Dazu passt perfekt der Sieger der Publikumswahl, worin es um noch mehr Drecksarbeiter geht: es ist das Bilderbuch Über das unglückliche Leben der Regenwürmer von Noemi Vola, in dem die Kinderbuchautorin und Illustratorin naturkundliche Fakten und nicht ganz ernst gemeinte Eigenschaften der Regenwürmer erklärt. Ein originelles, urkomisches und herrlich gezeichnetes Werk für Groß und Klein.
UNTERHALTUNG:
24 Stunden an Bord einer Raumstation: Die Schriftstellerin Samantha Harvey nimmt uns in ihrem Roman Umlaufbahnen mit ins Weltall. Im Mittelpunkt steht weniger die Arbeit der sechs Astronautinnen, Astronauten und Kosmonauten, sondern ihre Perspektive von diesem entfernten Außenposten auf das irdische Leben. Private Sorgen und Probleme, Freude und Trauer haben sie mitgenommen. Von oben bietet sich ein besonderer Blick auf die Erde, auf Tragödien und politische Konflikte. Von dort sehen sie einen Tropensturm mit all seiner Zerstörungskraft und berückender Schönheit. Samantha Harveys glasklare und zugleich poetische Erzählweise ist einfach großartig! Da hat die Übersetzerin Julia Wolf fantastische Arbeit geleistet! Für ihren Roman erhielt die Autorin bereits den Booker Prize 2024.

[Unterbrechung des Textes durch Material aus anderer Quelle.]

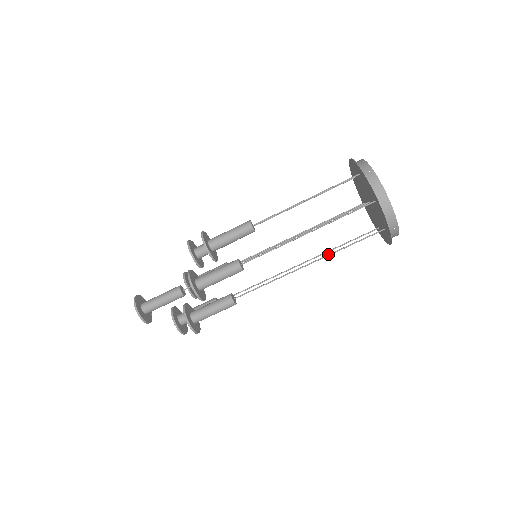
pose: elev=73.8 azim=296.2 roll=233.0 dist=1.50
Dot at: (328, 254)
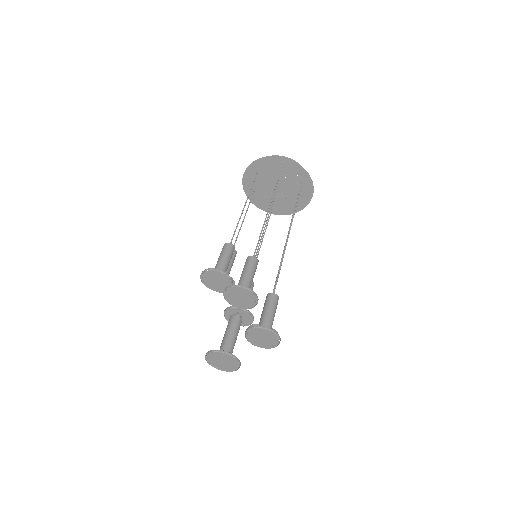
Dot at: (272, 196)
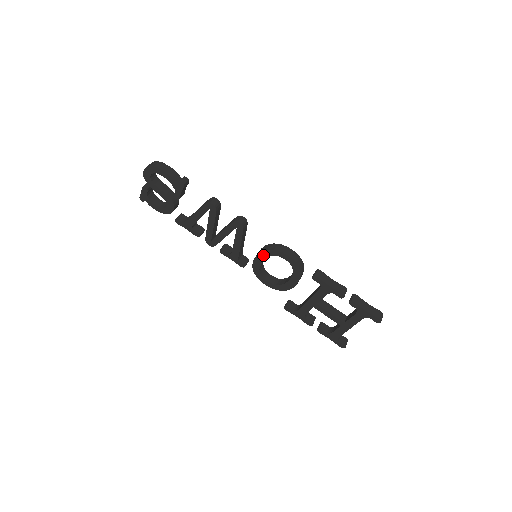
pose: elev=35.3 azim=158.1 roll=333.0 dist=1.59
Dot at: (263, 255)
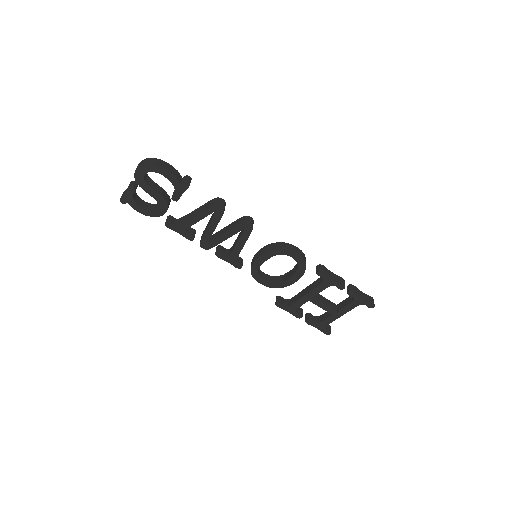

Sieger der Publikumswahl ist eine humoristische Auseinandersetzung mit dem eigenen Körper: Bestsellerautor Axel Hacke stellt in seinem Buch Aua! Die Geschichte meines Körpers die wichtigsten Organe und Körperteile mit all ihren Funktionen vor und erzählt von seinen Zipperlein und Krankheiten.
PERSPEKTIVE:
Wer sich vor Körperflüssigkeiten ekelt, sollte das Kindersachbuch Von Rotze bis Kotze von der Medizinerin und Kinderbuchautorin Johanna Klement lesen. Denn hier erfahren wir, wie faszinierend und unverzichtbar diese unterschätzten Säfte sind: warum clever Schleim ist, welche Superkräfte der Urin besitzt, woraus Blut besteht und warum wir Tränen vergießen. Außerdem geht es um Nasenschleim, Magensäfte, Schweiß und Spucke, für Kinder ab 8 Jahren. Das alles ist witzig geschrieben und herrlich illustriert von Karsten Teich.
Beim Publikum kam das inspirierende Kindersachbuch Fantastische Forscherinnen von Katharina Kunzmann, illustriert von Katharina Madesta, am besten an und landete damit insgesamt auf dem 3. Platz. In kurzen Porträts lernen wir 30 Forscherinnen aus den MINT-Fächern (Mathematik, Informatik, Naturwissenschaft, Technik) kennen, von Hypatia von Alexandria bis Emmanuelle Charpentier.
Herzlichen Glückwunsch an die Autorinnen und Autoren der ausgezeichneten Werke! Ihre Bücher sind eine Bereicherung für Wissbegierige und werden uns nicht nur die dunkle Jahreszeit erhellen. Doch auch unter den übrigen Büchern, die nominiert waren, gibt es fabelhaften Lesestoff und Weihnachtsgeschenke für Kinder und Erwachsene mit Wissensdurst. Viel Spaß beim Stöbern!